I notice that some famous CNN structure in ILSVRC, such as AlexNet, VGG, ZF net, etc. They all use two fully-connected layer, followed by the output layer. So why two? Is there any in intrinsic idea behind this?

I try to understand it in this way: before the fully-connected layer, we have bunch of convolutional layers, which might contains various high-level features. And the fully-connected layer is something like a feature list abstracted from convoluted layers. But in this sense, one FC layer should be enough. Why two? And why not three or four or more? I guess a constrains behind this might be computing cost. But is it necessary that more FC layer always provide better result? And what might be the reason for choosing two?

Answer 1

And the fully-connected layer is something like a feature list abstracted from convoluted layers.

Yes, it's correct. The goal of this layer is to combine features detected from the image patches together for a particular task. In some (very simplified) sense, conv layers are smart feature extractors, and FC layers is the actual network.

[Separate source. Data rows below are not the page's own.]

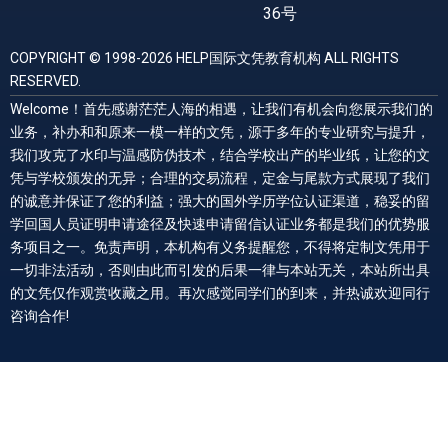
36号
COPYRIGHT © 1998-2026 HELP国际文凭教育机构 ALL RIGHTS
RESERVED.
Welcome！首先感谢茫茫人海的相遇，让我们有机会向您展示我们的
业务，补办和和原来一模一样的文凭，源于多年的专业研究与提升，
我们攻克了水印与温感防伪技术，结合学校出产的毕业纸，让您的文
凭与学校颁发的无异；合理的交易流程，定金与尾款方式展现了我们
的诚意并保证了您的利益；强大的国外学历学位认证渠道，稳妥的留
学回国人员证明申请途径及快速申请留信认证业务都是我们的优势服
务项目之一。免责声明，本机构有义务提醒您，不得将定制文凭用于
一切非法活动，否则由此而引发的后果一律与本站无关，本站所出具
的文凭仅作观赏收藏之用。再次感觉同学们的到来，并热诚欢迎同行
咨询合作!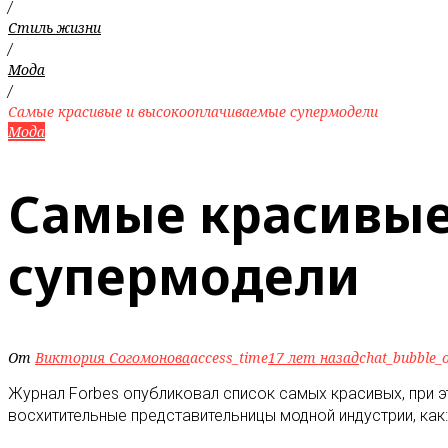
/
Стиль жизни
/
Мода
/
Самые красивые и высокооплачиваемые супермодели
Мода
Самые красивые
супермодели
От
Виктория Согомонова
access_time
17 лет назад
chat_bubble_o
Журнал Forbes опубликовал список самых красивых, при
восхитительные представительницы модной индустрии, как:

Why two? And why not three or four or more?

I can't say the exact reasons for these particular networks, but I can imagine few possible reasons why this choice makes sense:

• You don't want to make your first FC layer too big, because it contains most of model parameters, or, in other words, consumes most memory. E.g. VGGNet has 7*7*512*4096 = 102,760,448 parameters in FC layer, which is 72% of all network parameters. Making it twice as big will make it 85%!

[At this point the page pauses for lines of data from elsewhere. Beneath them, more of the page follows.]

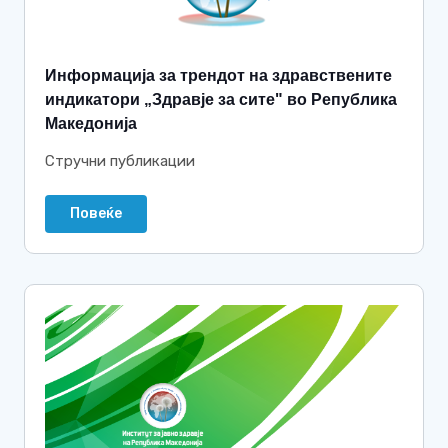
Информација за трендот на здравствените
индикатори „Здравје за сите" во Република
Македонија
Стручни публикации
Повеќе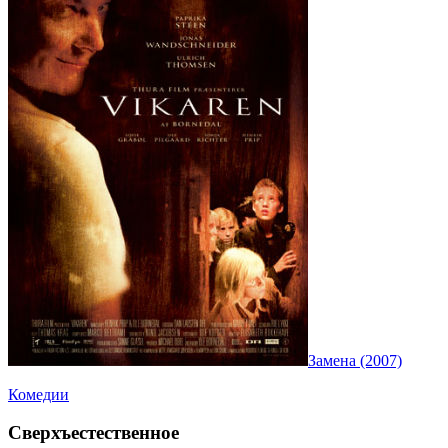
Замена (2007)
Комедии
Сверхъестественное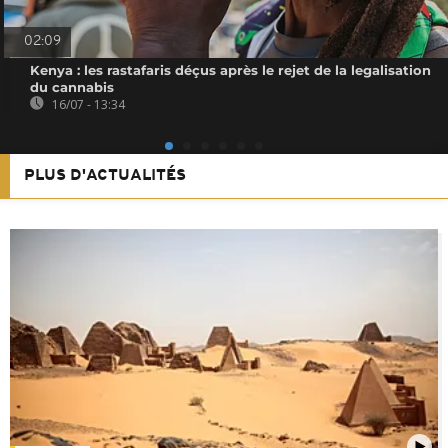
02:09
Kenya : les rastafaris déçus après le rejet de la legalisation
du cannabis
16/07 - 13:34
PLUS D'ACTUALITÉS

  Hence, two smaller FC layers, one after another, is generally more flexible, given memory constraints, than one big FC layer.

• Conv layers are much more important in terms of accuracy, than the way they are combined in the top layers. There's nothing wrong with three or more FC layers, but I don't think you'll see any significant changes if you try that.

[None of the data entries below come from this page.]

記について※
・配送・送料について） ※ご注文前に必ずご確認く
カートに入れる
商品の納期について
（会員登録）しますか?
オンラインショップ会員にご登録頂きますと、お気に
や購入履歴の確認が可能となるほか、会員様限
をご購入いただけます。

  In fact, the case of all-convolutional network has shown that one can greatly simplify the network by replacing FC layers with convolutional layers without visible performance degradation. I'd like to stress here: these networks do not contain FC layers at all. I won't be surprised if the authors didn't spend too much time on FC part and were focused on the earlier layers. The latest CNNs tend to get rid of FC layers as well.

By the way, I don't think that computational cost is a big factor as far as FC layer is concerned, because most of the computation is happening in the first conv layer. Remember that convolution is much more expensive operation than matrix multiplication.